UN Secretary-General Ban Ki-moon on Monday appealed to all concerned parties to put an immediate end to armed violence and bloodshed in Syria, and stressed on the need for a unified stand by the international community to resolve the ongoing crisis in the Middle East nation.
"More fighting is not the answer. Further militarization of this conflict will only perpetuate the devastation and prolong the suffering. A sectarian civil war would also gravely imperil Syria's neighbors. Each day, as the violence spirals, more Syrians are killed, injured, tortured or forced to flee their homes or their country," Ban told reporters at United Nations Headquarters in New York on Monday.
The UN Secretary-General said joint UN-Arab League envoy Annan is working for a peaceful resolution to the conflict, but noted that the joint envoy needs the international community's united and concrete support to succeed in his efforts.
Annan's plan calls for an end to violence in Syria, access for humanitarian agencies to provide relief to those in need, release of detainees, the start of inclusive political dialogue, and unrestricted access to the country for the international media. Nonetheless, Syrian rebel groups have abandoned the plan, citing continued killing of civilians by government forces as the reason.
Ban said Monday that the Syrian Government is adding to its "brutal crackdown" by attacking heavily populated areas with fighter aircraft and helicopters, particularly in the city of Aleppo. He also noted that the armed opposition groups have also stepped up their attacks in recent days.
Incidentally, Aleppo has been the center of intense combat between government and opposition forces since last week. Syrian forces have launched a major offensive against rebel forces who seized control of the city.
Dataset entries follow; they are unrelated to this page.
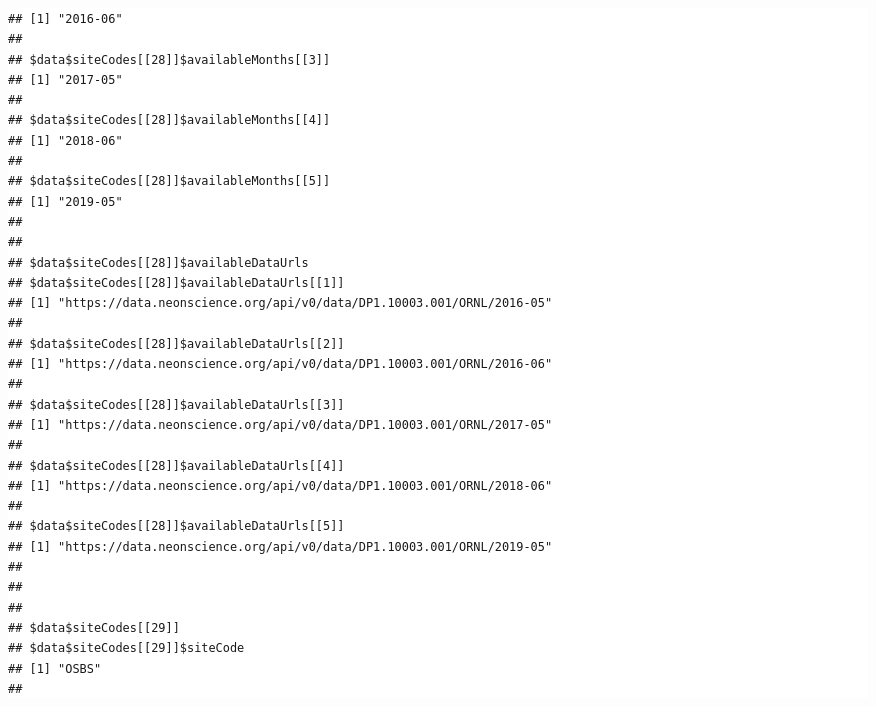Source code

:     ## [1] "2016-06"
    ## 
    ## $data$siteCodes[[28]]$availableMonths[[3]]
    ## [1] "2017-05"
    ## 
    ## $data$siteCodes[[28]]$availableMonths[[4]]
    ## [1] "2018-06"
    ## 
    ## $data$siteCodes[[28]]$availableMonths[[5]]
    ## [1] "2019-05"
    ## 
    ## 
    ## $data$siteCodes[[28]]$availableDataUrls
    ## $data$siteCodes[[28]]$availableDataUrls[[1]]
    ## [1] "https://data.neonscience.org/api/v0/data/DP1.10003.001/ORNL/2016-05"
    ## 
    ## $data$siteCodes[[28]]$availableDataUrls[[2]]
    ## [1] "https://data.neonscience.org/api/v0/data/DP1.10003.001/ORNL/2016-06"
    ## 
    ## $data$siteCodes[[28]]$availableDataUrls[[3]]
    ## [1] "https://data.neonscience.org/api/v0/data/DP1.10003.001/ORNL/2017-05"
    ## 
    ## $data$siteCodes[[28]]$availableDataUrls[[4]]
    ## [1] "https://data.neonscience.org/api/v0/data/DP1.10003.001/ORNL/2018-06"
    ## 
    ## $data$siteCodes[[28]]$availableDataUrls[[5]]
    ## [1] "https://data.neonscience.org/api/v0/data/DP1.10003.001/ORNL/2019-05"
    ## 
    ## 
    ## 
    ## $data$siteCodes[[29]]
    ## $data$siteCodes[[29]]$siteCode
    ## [1] "OSBS"
    ##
Reports indicate that the regime is using fighter jets as well as helicopter gunships and heavy artillery in the offensive.
The UN chief also reiterated his concern about the possible use of weapons of mass destruction, including chemical weapons, in the conflict, and noted that any use of such weapons would be an "outrageous crime" and a major concern for the entire international community.
"We are continuously assessing the situation and our options. We have also intensified our humanitarian operations. As many as two million people are affected by violence. The only solution is a Syrian-led transition that meets the legitimate aspirations of the Syrian people. I call on all sides to take immediate steps to meet the Security Council requirements, and give Syria the chance it needs to move beyond the violence and onto the path to peace," he added.
Hours earlier, acting head of UN Supervision Mission in Syria (UNSMIS), Lieutenant General Babacar Gaye, told reporters in Damascus that he had witnessed heavy shelling in the city of Homs during a visit to the area yesterday, and voiced concern about ongoing fighting in Aleppo.
"My observers there have reported an upsurge in the violence, with helicopters, tanks and artillery being used. I call on the parties, again as stated by the Joint Special Envoy, to exercise restraint and avoid further bloodshed - it is imperative that both sides respect international humanitarian law and protect civilians," Gaye said.
The UN estimates that more than 10,000 people, mostly civilians, have been killed and tens of thousands displaced since the uprising against President Assad began in March 2011. The opposition, however, claims the actual death toll to be closer to 18,000. The ongoing conflict in Syria is now viewed as a civil war by most of the international community.